Getting Through a Panic Attack

Panic attacks can strike out of the blue and can be a very frightening experience. While anyone can experience a panic attack, people who have them tend to suffer from them multiple times, and it is rarely a one-off event. In this blog, we are going to look at what a panic attack really is, and what you should do when one hits.

 

What is it?

A panic attack occurs when your body suddenly releases large amounts of adrenaline into your bloodstream. Adrenaline is usually associated with either sports or fear, and this goes back millions of years into our evolutionary history. It is the hormone associated with what is commonly referred to as our ‘fight or flight’ response. Panic attacks occur when we are afraid of something, such as a deadline, big presentation, or social events. This fear can trigger our primal response, which is intended to protect us from immediate bodily harm. But as there is no physical danger to a person suffering a panic attack, we have nothing to fight or flee from.

 

The 3 Minute Rule

It takes 3 minutes for the adrenaline released by our adrenal glands to take effect. When a panic attack strikes, taking the right steps immediately means you could address the issue within three minutes by stopping the release of further adrenaline. The key to achieving this is to convince your mind that it is not in danger.

 

Steps

Identify - The first step in putting a stop to a panic attack is to identify it when it occurs. Laboured breathing, a racing heart, weakness or difficulty standing, and a barrage of negative thoughts are the clearest indicators that you are having a panic attack. Once you know you are having a panic attack, you can begin to persuade your mind that everything is okay.

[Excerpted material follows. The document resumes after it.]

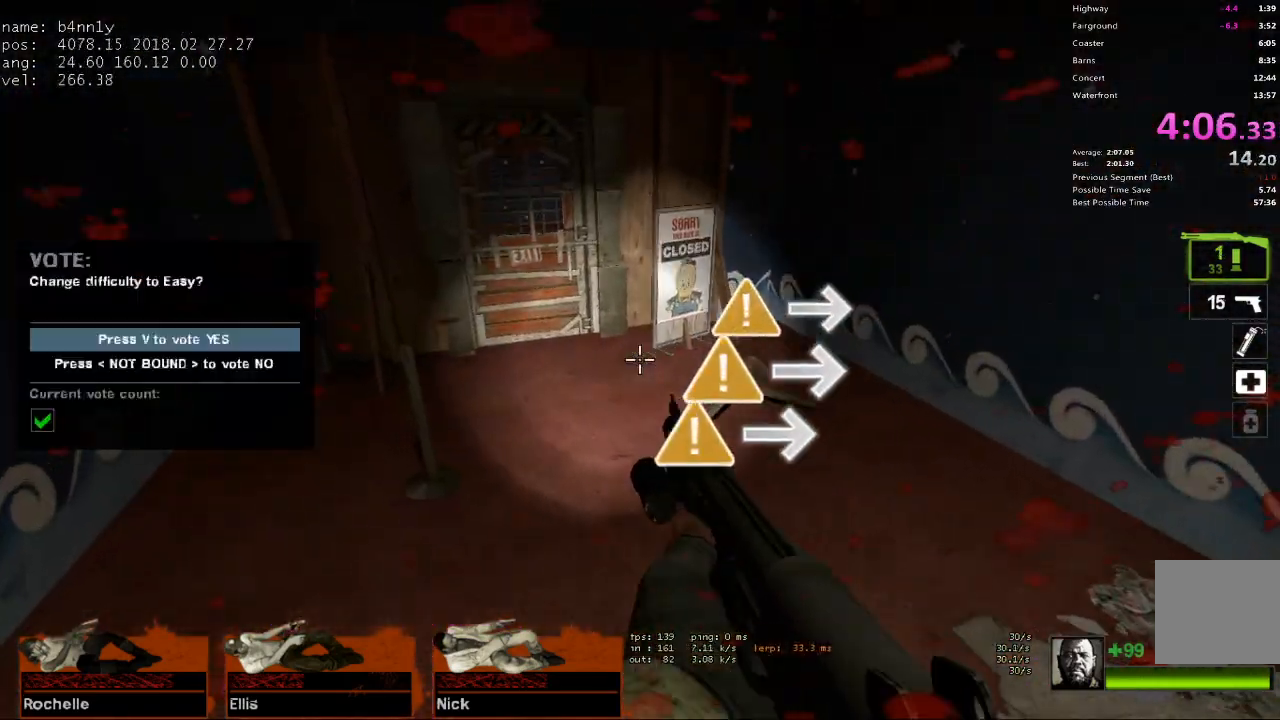
{"keys": ["w"], "events": [[67, "d", "down"], [250, "d", "up"], [350, "r", "down"], [483, "r", "up"]]}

Breathe - Irregular breathing is only going to keep your heart beating fast and your mind muddled, so the first thing to focus on is your breathing. Breathing in through your nose, filling your lungs with air, and exhaling through the mouth is one of the best techniques for a panic attack. Not only will this regulate your breathing and oxygenate the brain, it will also serve as a distraction from whatever is on your mind. To make this even more effective, try to visualise the air your breathe as a moving swirl making its way through your body.

Persuade - As important as the first two steps are, a panic attack will only really end when your mind is convinced that it doesn’t need to be afraid. Tell yourself that it is just a panic attack, that the fear you are feeling is simply a result of your body releasing too much adrenaline, and that you are not actually in any danger. You may be nervous about something, but you are not going to be physically or irreparably harmed. It is just a basic human instinct that has been triggered at the wrong moment. Understanding these facts will not only distract your mind and interrupt the loop of negative thinking, it will also remind and convince you that there is no major threat posed to your health or life, which is what your body really fears.

 

Panic attacks can be very overwhelming, and it’s hard to feel in control when they occur. But remembering the facts and steps above will make dealing with a panic attack far more effective than simply letting it run its course. Each time you do this, you will become better and more effective at it, until it reaches a point where you feel fully in control when you can feel an attack coming.